Star Wars: The Force Awakens comes to home video this week. In business terms, this means that Disney can continue making all the money: In total dollars, The Force Awakens grossed more at American box offices than any movie ever. Even if you adjust for inflation, it’s the third highest grossing movie of the last 40 years.
But lots of movies do well that people eventually come to revile. Shrek 2, holds the #11 slot on the all-time domestic list, for instance; Transformers: Revenge of the Fallen is #21. (I don’t know about you, but I wouldn’t sit through either of them again unless you paid me.) The ultimate judgment of a movie’s quality, then, isn’t the reviews or the box office receipts. It’s how audiences come to regard the movie after they’ve watched it at home. In other words, history will start judging The Force Awakens this week.
The verdict is likely to be mixed. Four months after the movie’s initial release, The Force Awakens holds up reasonably well. Kylo Ren is still the most interesting character in the series since Darth Vader. Harrison Ford’s amazing charisma still carries the film for long stretches.
And there are aspects of the production that make a bigger impression now that the hype has been worn away. For instance, there’s Max Von Sydow’s character on Jakku, who hints at Kylo Ren’s past so subtly that you don’t even notice it. Not since Alec Guinness off-handedly referenced the clone wars has world building been done so organically in Star Wars.
Then there’s director J. J. Abrams’ decision to stage all of his aerial battles not in space, as was the case in every previous Star Wars movie, but in low-level planetary atmosphere. It gives the sequences a visceral immediacy that had been lacking in pretty much every Star Wars dogfight since the asteroid field in The Empire Strikes Back.
Also, you’ll notice now that Abrams cared enough to make the movie beautiful in ways no Star Wars movie ever was: There is a shot of Rey sledding down a giant sand dune that has the quiet, unadorned serenity of a John Ford composition. There’s an establishing shot where Abrams shows a trio of TIE fighters backed against a shimmering, setting sun that actually kind of takes your breath away.
As much as anything, these little grace notes remind viewers of how artistically limited George Lucas was as a director. It’s not that he couldn’t make a movie beautiful. It’s that it never occurred to him to even try.
But while you’ll likely to appreciate these aspects of The Force Awakens more as time goes by, none of them mitigate the movie’s two biggest problems.
The biggest complaint about The Force Awakens was that it wasn’t so much a sequel to Star Wars as a retelling of the original.
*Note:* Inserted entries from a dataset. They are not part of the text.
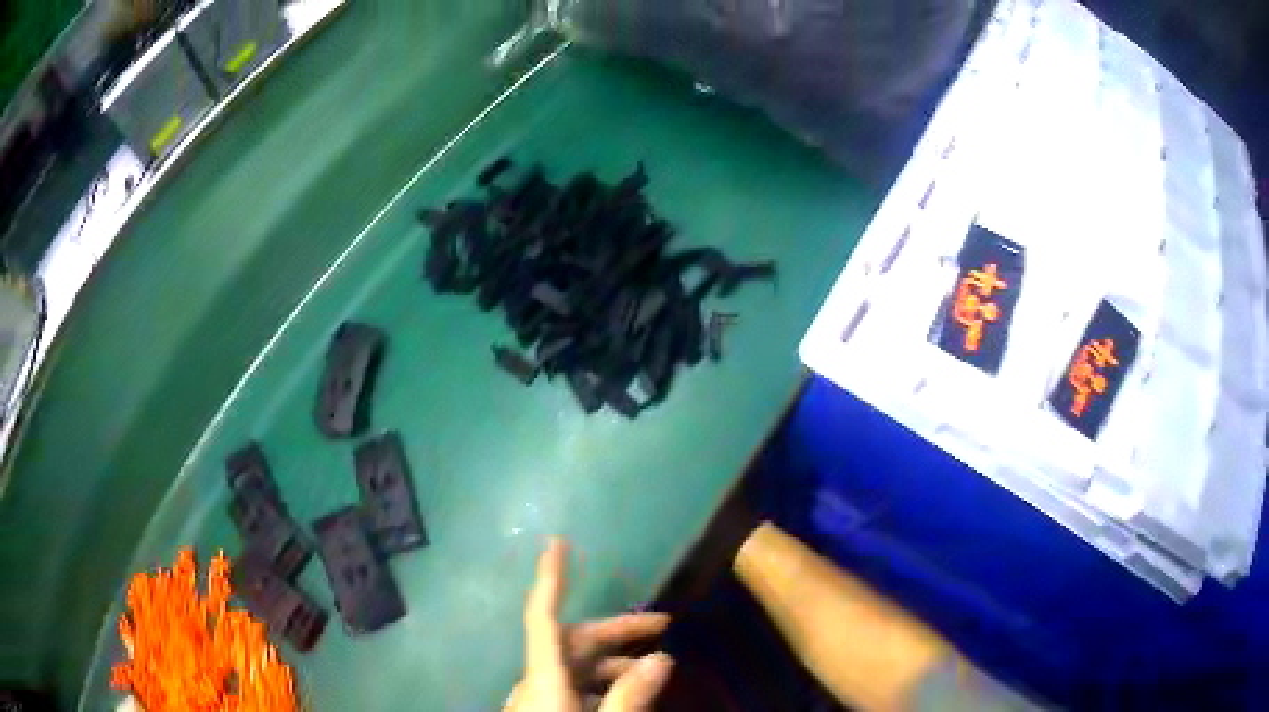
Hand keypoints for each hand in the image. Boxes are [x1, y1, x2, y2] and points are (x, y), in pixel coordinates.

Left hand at [505, 538, 673, 711]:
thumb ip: (629, 693)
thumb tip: (662, 658)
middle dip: (616, 631)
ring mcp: (533, 697)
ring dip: (610, 662)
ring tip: (650, 670)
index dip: (550, 578)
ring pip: (572, 666)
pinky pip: (567, 686)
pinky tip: (621, 694)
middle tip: (662, 624)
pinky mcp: (538, 710)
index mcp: (543, 676)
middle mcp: (534, 680)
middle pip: (572, 642)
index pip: (543, 616)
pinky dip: (596, 683)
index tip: (555, 542)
Consider the basic plot: An agent with secret information is pursued by storm troopers and a powerful bad guy dressed all in black. The agent hides the information in a droid before being captured and taken back to the bad-guy base. Meanwhile, on a desert planet, a lonely nomadic teenager winds up on the Millennium Falcon to make passage across the galaxy with a rogue pilot named Han Solo and his first-mate Chewbacca. In the finale, a group of rebels destroys a giant bad-buy base that has the power to destroy an entire planet.
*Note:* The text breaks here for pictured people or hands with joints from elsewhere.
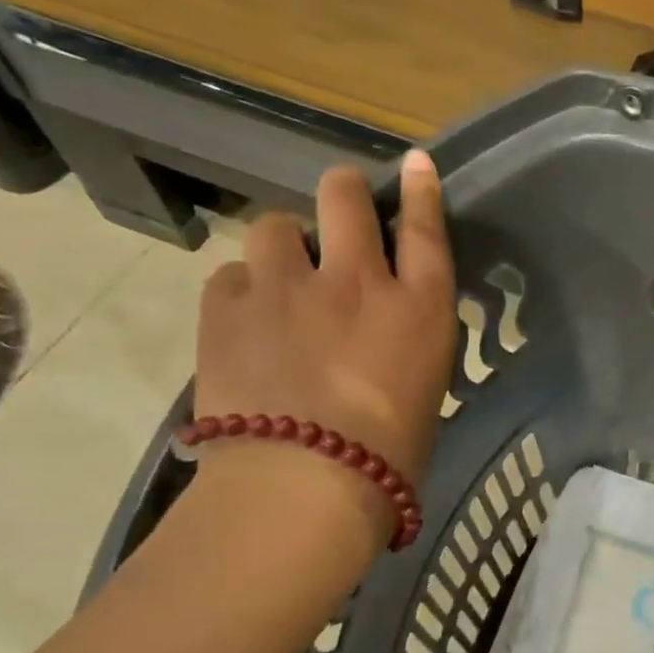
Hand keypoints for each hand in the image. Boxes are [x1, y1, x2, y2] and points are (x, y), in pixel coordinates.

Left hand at [194, 153, 457, 499]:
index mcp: (417, 309)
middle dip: (343, 191)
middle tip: (339, 205)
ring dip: (283, 246)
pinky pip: (230, 275)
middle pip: (345, 198)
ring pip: (276, 226)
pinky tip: (245, 322)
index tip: (414, 164)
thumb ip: (404, 345)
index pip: (425, 230)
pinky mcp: (228, 309)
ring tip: (279, 281)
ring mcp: (287, 288)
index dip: (420, 190)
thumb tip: (384, 334)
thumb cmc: (387, 459)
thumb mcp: (422, 391)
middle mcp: (355, 281)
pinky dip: (241, 291)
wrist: (304, 488)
So which movie are we talking about? And it’s not just the plot. Have a look at some of the shot-for-shot homages.
The second big problem with the movie is Rey. When The Force Awakens first came out, some wags were quick to point out that Rey is the sci-fi equivalent of John Cena: A character so omnipotent that she drains everything she touches of dramatic tension. To recap: Rey is an expert at hand-to-hand combat. She is an accomplished pilot not just capable of operating a ship she’s never flown, but of masterfully flying it in combat. She is also an amazing engineer—she knows the inner workings of this ship better than the guy who owned it for several decades and modified it himself. She is so strong with the Force that she discovers both the Jedi mind trick and the Force grab on her own, after a few seconds of effort. She is such an accomplished fighter that she decisively defeats a trained Sith lord (or whatever Kylo Ren is) in a light saber duel, again, mere seconds after picking up a light saber for the first time. As the old John Cena joke goes, Spoiler: I win.
These problems aren’t nipples-on-the-Batsuit. They’re not deal breakers. But I suspect that they’re significant enough that The Force Awakens will not ascend to the pantheon of cultural touchstones. The character of Kylo Ren probably will. But the movie as a whole hasn’t improved much with age.
It’s good enough, certainly. But a classic? Ten years from now when you want a dose of Star Wars, is this the movie you’ll instinctively reach for? Probably not.